La montée du nazisme à une époque, celle du jihadisme aujourd’hui, ont aussi été précédées par des crises économiques. L’avenir n’est pas très radieux pour les jeunes…
Cette perception-là, que les issues sont bloquées, les gouvernements sont corrompus, le processus démocratique ne fonctionne pas très bien, cela contribue à ça… Le terrorisme c’est quasiment l’élément du dernier recours. Il y a quelque chose de brisé. Le contrat social qui était «je vais à l’école, j’ai un diplôme, un emploi, puis j’achète une maison, j’ai une famille, etc.», n’est plus valable. Là, je finis mon diplôme, je n’ai pas d’emploi et je suis endetté. Il n’y a pas de perspectives.

 

Quel est l’objectif, selon vous, des attentats à grande échelle, comme ceux de Bruxelles, où le but est de tuer le plus de monde possible.
Il y a quelque chose d’assez intéressant. Quand on regarde les attentats à Bruxelles, Paris, pourquoi tue-t-on des innocents? Je pose la question. Pour provoquer les divisions, les dissensions, l’islamophobie, la montée de l’extrême droite et, là, les organisations jihadistes se frottent les mains. Cela rend leur discours sur l’oppression des musulmans à travers le monde plus alléchant, car il devient conforme à la réalité. Le message de Daech commence à avoir du sens et à avoir une résonance. C’est ça le but, de créer une division sociale, afin de pouvoir recruter davantage, c’est la stratégie derrière. J’appelle ça la «politique jujitsu» qui consiste à prendre la force de son adversaire pour le battre.

 

La déradicalisation en prison peut-elle réussir?
Les conditions des prisons sont terrifiantes. Dans un milieu carcéral classique, on enlève la dignité, le respect, toute notion de choix, on devient dépendant. Cela va à l’encontre de la quête de sens. Le milieu carcéral peut être dangereux. Dans le cas du Sri Lanka, les gens qui étaient endurcis, les idéologues, étaient séparés des autres, pour éviter une contamination. Encore une fois, les gens se retournent vers un groupe. En les divisant, ils redeviennent individus et on défait cette dynamique de groupe. On va se recentrer sur des interventions individuelles. C’est une erreur des milieux carcéraux de mettre tous les islamistes d’un côté, les brigands de l’autre, de créer des petits ghettos en prison.
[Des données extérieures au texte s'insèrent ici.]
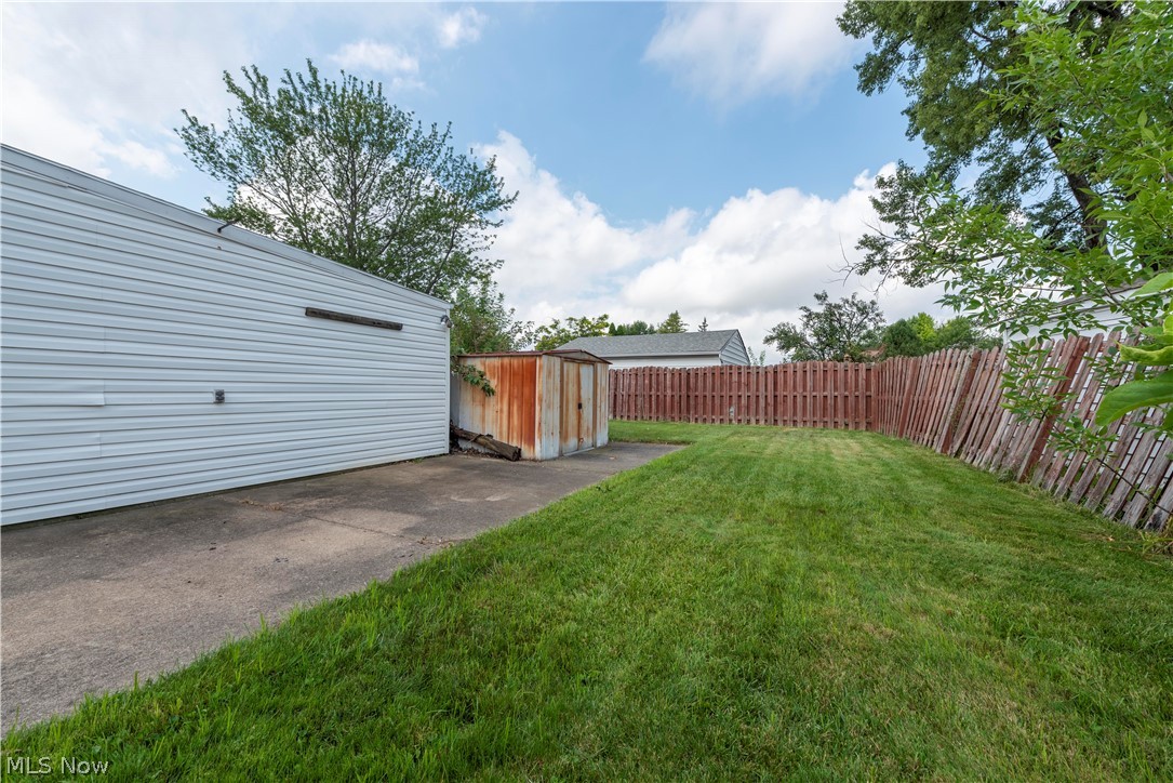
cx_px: 586
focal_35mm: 15
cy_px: 392
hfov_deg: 100.4
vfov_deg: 77.4
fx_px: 489
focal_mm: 15
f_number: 8
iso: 100
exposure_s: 1/320
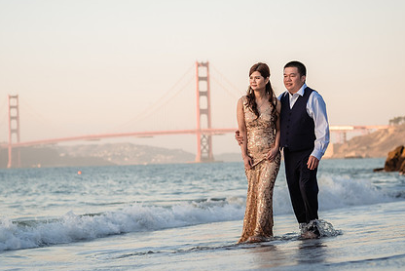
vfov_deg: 11.7
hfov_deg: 17.5
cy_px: 130
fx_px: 1317
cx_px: 170
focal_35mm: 117
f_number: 2.5
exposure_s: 1/400
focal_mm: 56
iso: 160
Propos recueillis par Jenny Saleh

La 2e Journée sur le terrorisme  
La Faculté d’information et de communication de l’Université Antonine a, en collaboration avec l’ambassade du Canada à Beyrouth, organisé la deuxième édition de la Journée sur le terrorisme: Prévenir la radicalisation. La conférence s’est déroulée en présence du chargé d’affaires près l’ambassade du Canada, Olivier Bullion, du député Ghassan Moukhaiber, de l’ancien ministre Dimiyanos Kattar, du R.P. Germanos Germanos, recteur de l’UA, représenté par le Dr Micheline Ghattas, vice-recteur à l’Innovation, et du Dr Joseph Moukarzel, doyen de la Faculté d’information et de communication. Le Pr Jocelyn Bélanger intervenait en sa qualité de fondateur du premier centre de déradicalisation en Amérique du Nord, situé à Montréal, afin de prévenir l’extrémisme violent. Il est actuellement en poste à l’Université de New York d’Abou Dhabi.